Text provided:

- Born: March 14, 1957 (age 69) Lockport, New York, U.S.
- Education: Syracuse University (B.A.)
- Occupation: Sportscaster
- Years active: 1970s–2022
- Spouse: Mary Travers Murphy
- Children: 2
- Sports commentary career
- Team(s): Buffalo Bills, Buffalo Bisons, Buffalo Bulls, Canisius Golden Griffins, Niagara Purple Eagles
- Genre(s): Play-by-play, color commentary
- Sport(s): Football, college football, baseball, college basketball

= John Murphy (sportscaster) =

Sportscaster in Buffalo, New York from the 1980s to the 2000s

John Murphy (born March 14, 1957) is an American former sportscaster from Buffalo, New York. He is best known as the former voice of the Buffalo Bills Radio Network and host of One Bills Live (formerly The John Murphy Show) on WGR and MSG Western New York. In addition to the Bills, he also served as commentator for the Buffalo Bisons, Canisius College Golden Griffins, Buffalo Bulls and Niagara University Purple Eagles in the 1980s.

Dataset rows:
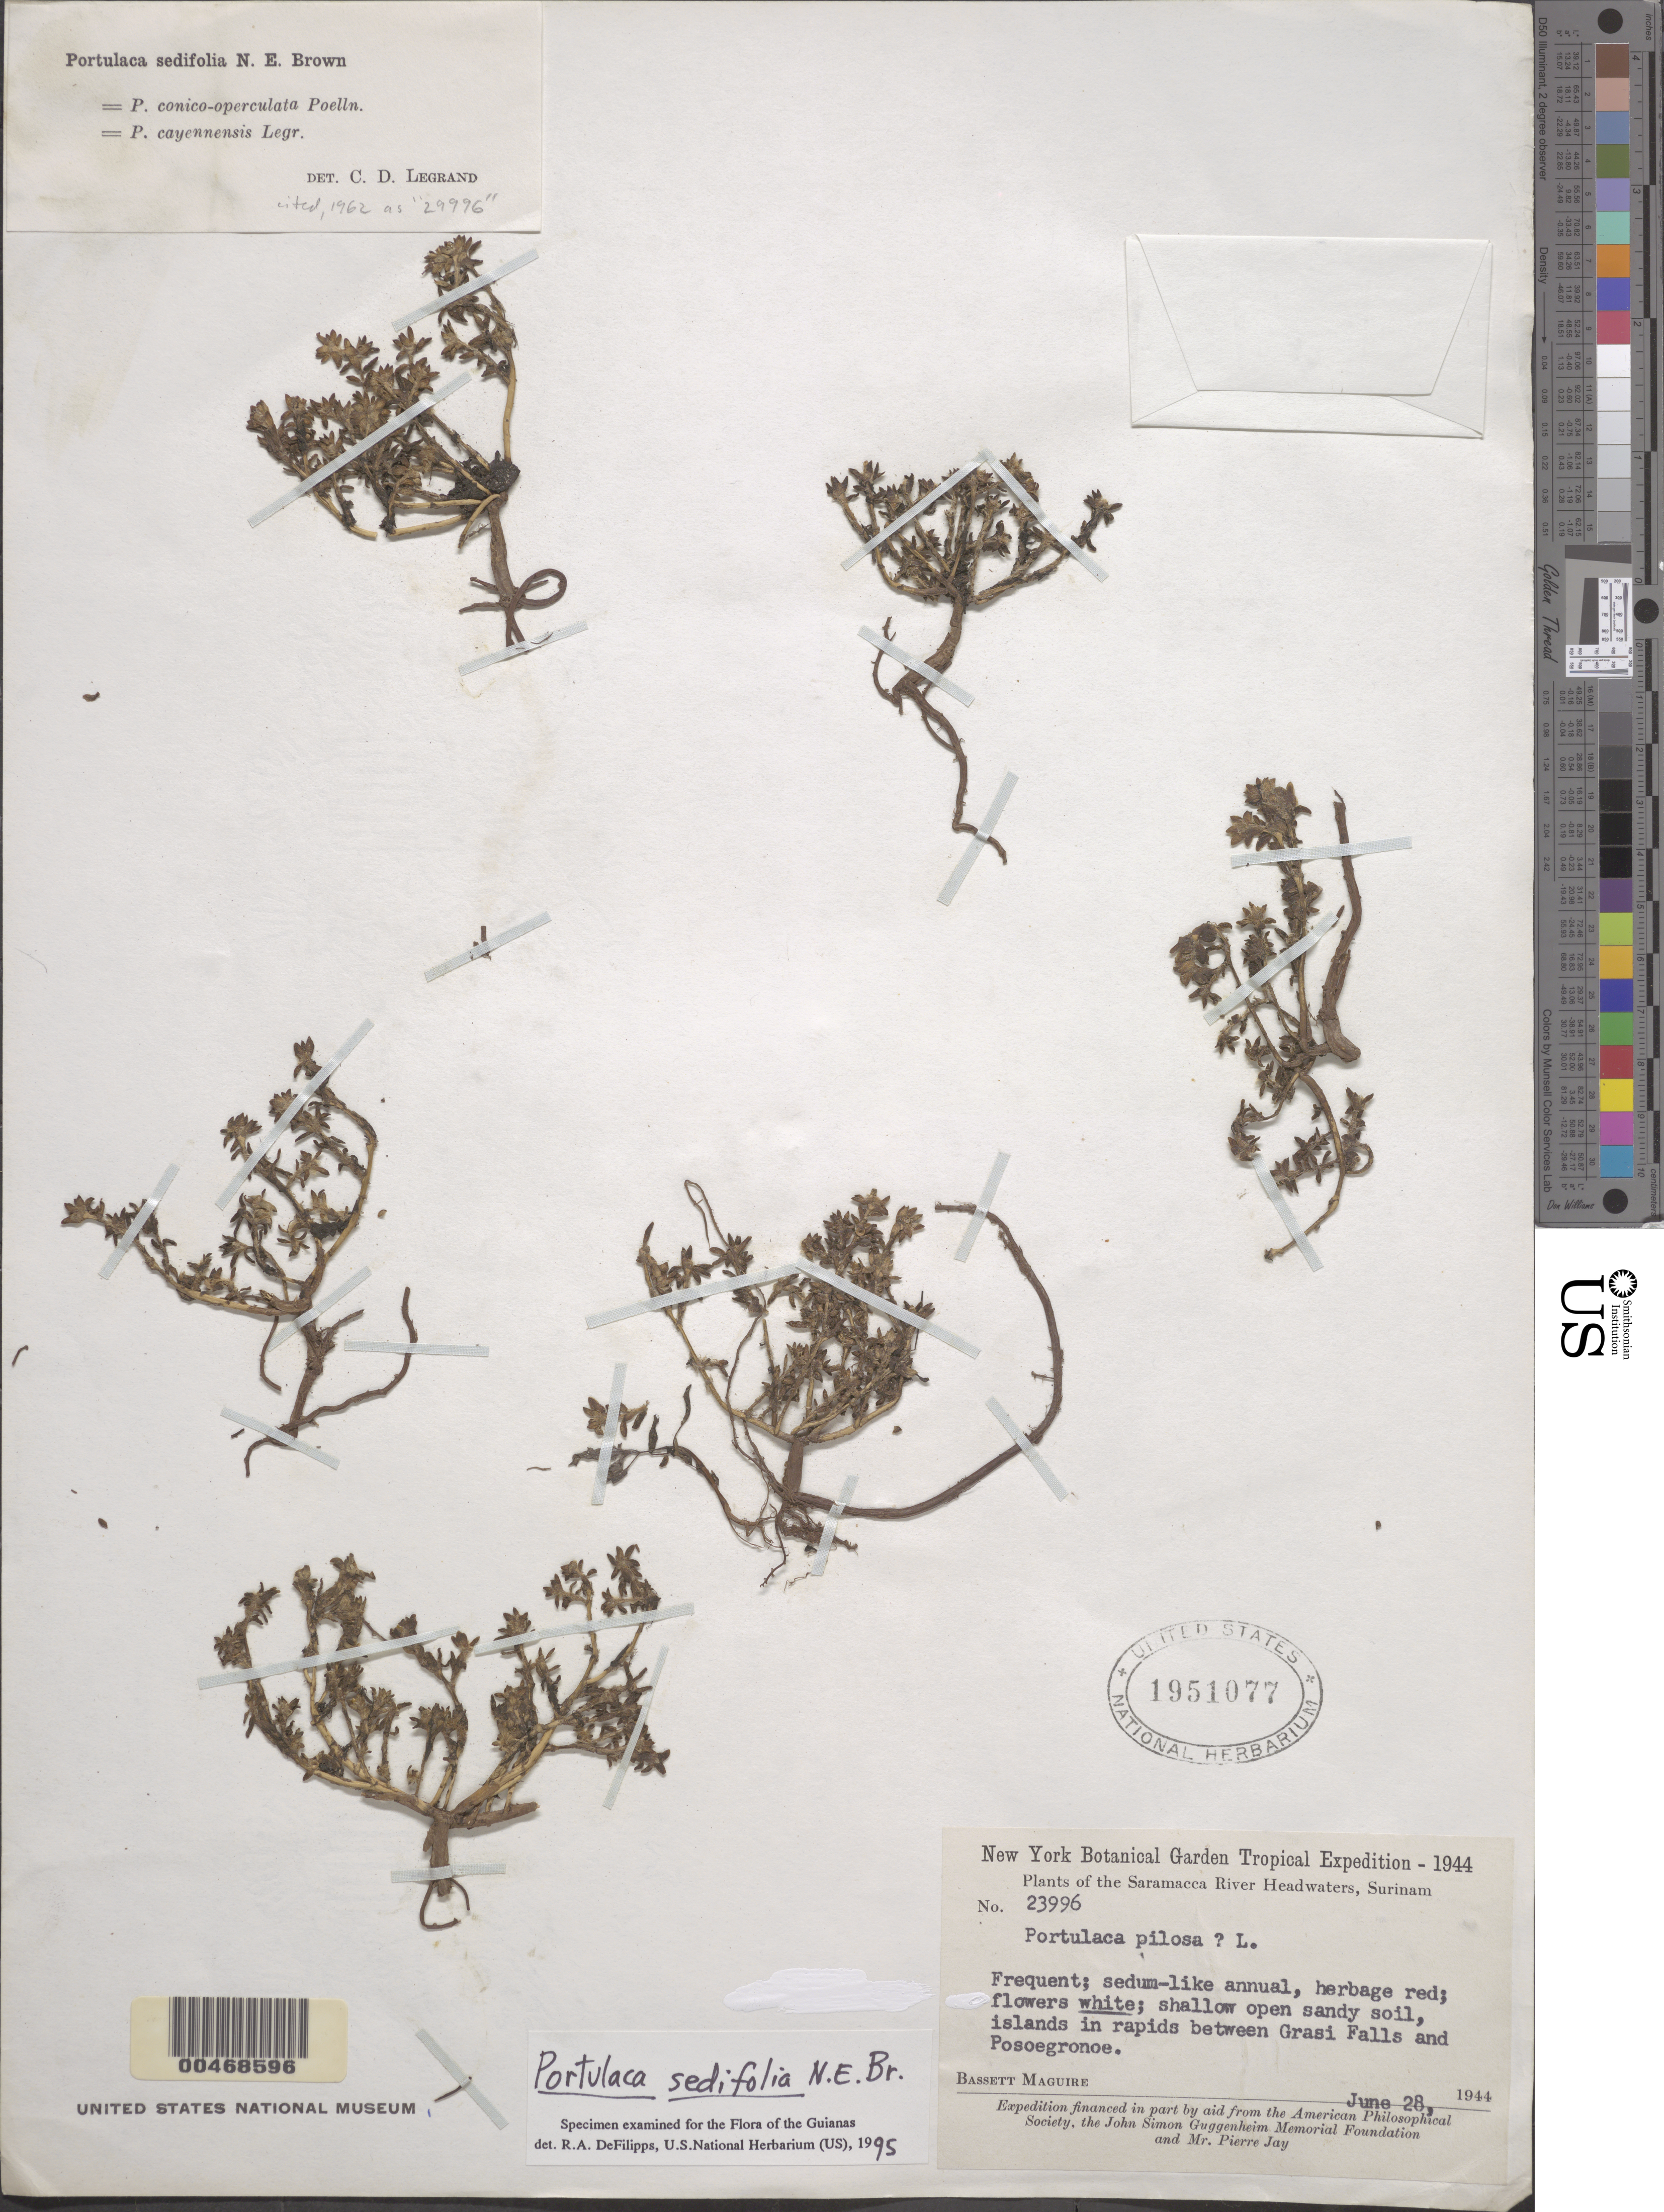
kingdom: Plantae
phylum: Tracheophyta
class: Magnoliopsida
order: Caryophyllales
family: Portulacaceae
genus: Portulaca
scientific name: Portulaca sedifolia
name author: N.E. Br.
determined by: DeFilipps, R. A.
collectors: B. Maguire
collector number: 23996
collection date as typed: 28 Jun 1944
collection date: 1944-06-28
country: Suriname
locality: Saramacca River headwaters; islands in rapids between Grassi Falls and Posoegronoe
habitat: Islands in rapids; shallow, open sandy soil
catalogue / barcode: US 1951077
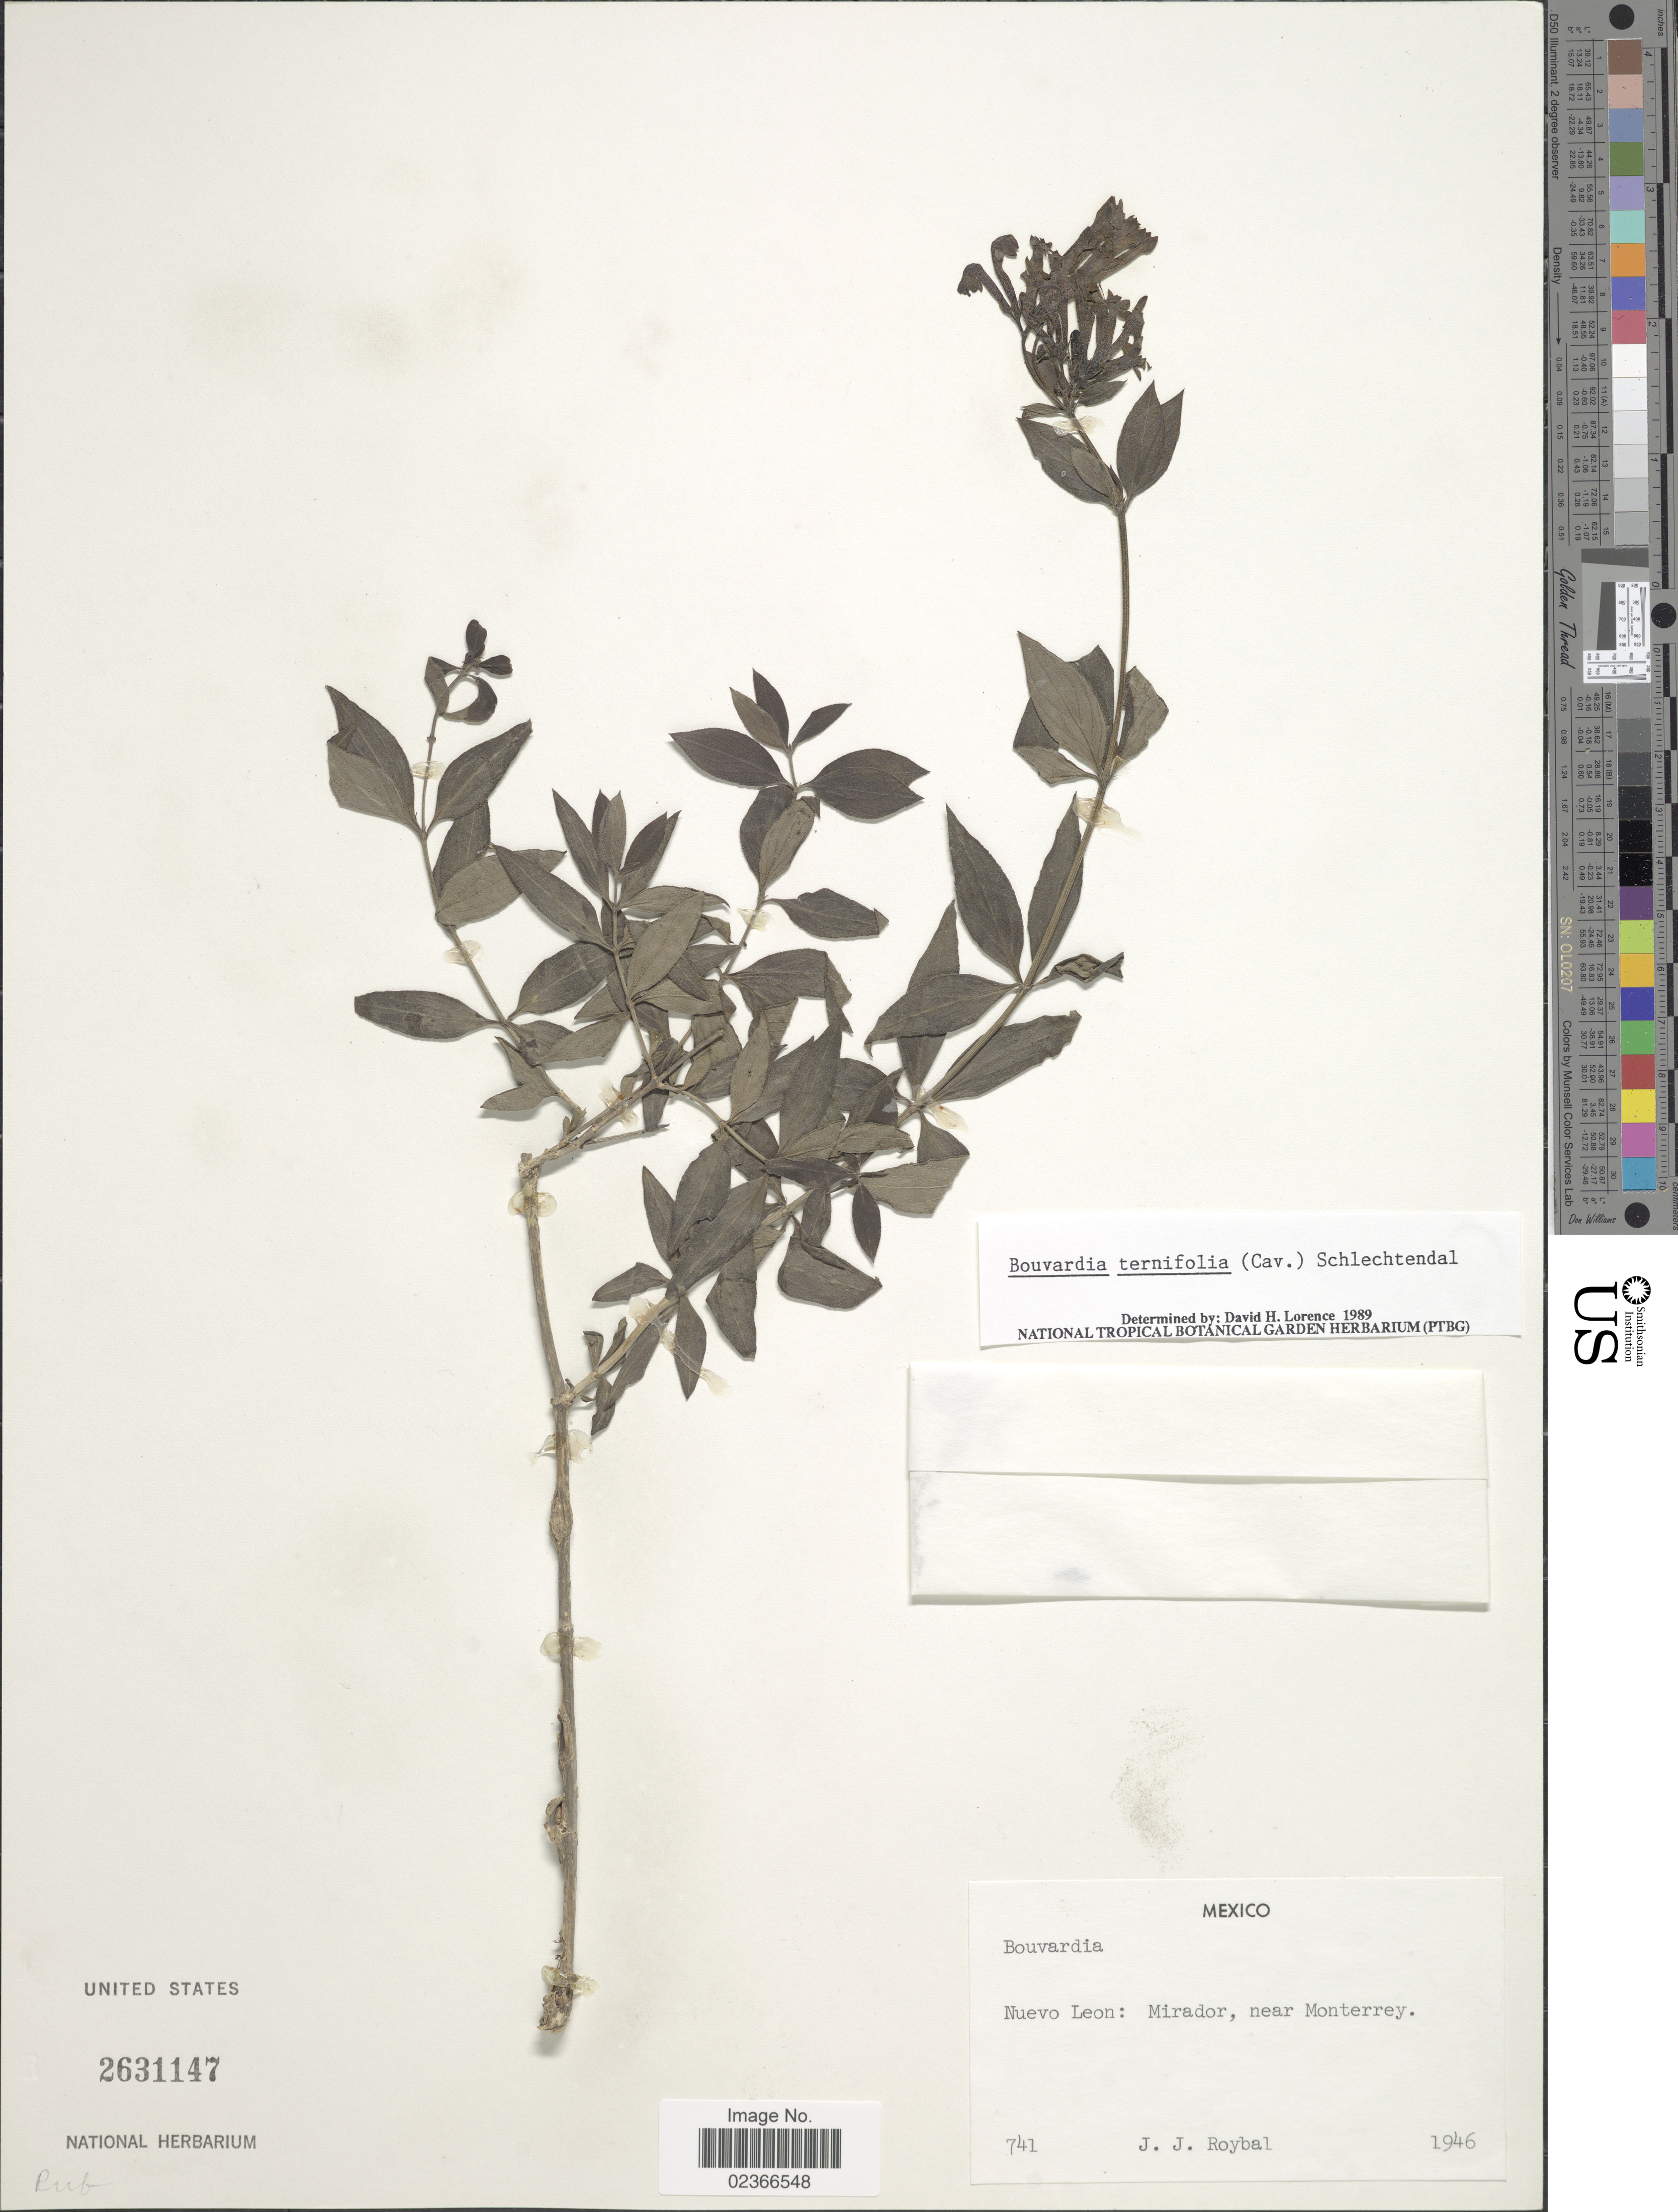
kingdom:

Exercises:
(A) Write out the passage of the John Murphy profile starting with "- Occupation: Sportscaster" and going on through "in the 1980s.".
(B) According to the John Murphy profile, what was the earlier name of One Bills Live?
(C) Pick up the John Murphy profile after its final sentence and keep writing it.
The items are separate material from the John Murphy profile.

Responses per task:
(A)
- Occupation: Sportscaster
- Years active: 1970s–2022
- Spouse: Mary Travers Murphy
- Children: 2
- Sports commentary career
- Team(s): Buffalo Bills, Buffalo Bisons, Buffalo Bulls, Canisius Golden Griffins, Niagara Purple Eagles
- Genre(s): Play-by-play, color commentary
- Sport(s): Football, college football, baseball, college basketball

= John Murphy (sportscaster) =

Sportscaster in Buffalo, New York from the 1980s to the 2000s

John Murphy (born March 14, 1957) is an American former sportscaster from Buffalo, New York. He is best known as the former voice of the Buffalo Bills Radio Network and host of One Bills Live (formerly The John Murphy Show) on WGR and MSG Western New York. In addition to the Bills, he also served as commentator for the Buffalo Bisons, Canisius College Golden Griffins, Buffalo Bulls and Niagara University Purple Eagles in the 1980s.

(B) The John Murphy Show

(C)
==Early life and education==
Murphy grew up in Lockport, New York. His father, Matthew Murphy, was a member of the New York State Assembly; his brother, Paul Murphy, served as general manager of the Buffalo Niagara Convention Center until his death in December 2020.

Murphy received a degree in broadcasting from the S. I. Newhouse School of Public Communications at Syracuse University in 1978.

==Broadcast career==
Murphy spent some of his early career at WLVL in his hometown of Lockport, calling high school sports contests. His broadcast partner at WLVL, Frank Williams, would go on to a long career as a play-by-play announcer himself, spending over 30 years at WESB in Bradford, Pennsylvania, though Williams never advanced beyond high school sports.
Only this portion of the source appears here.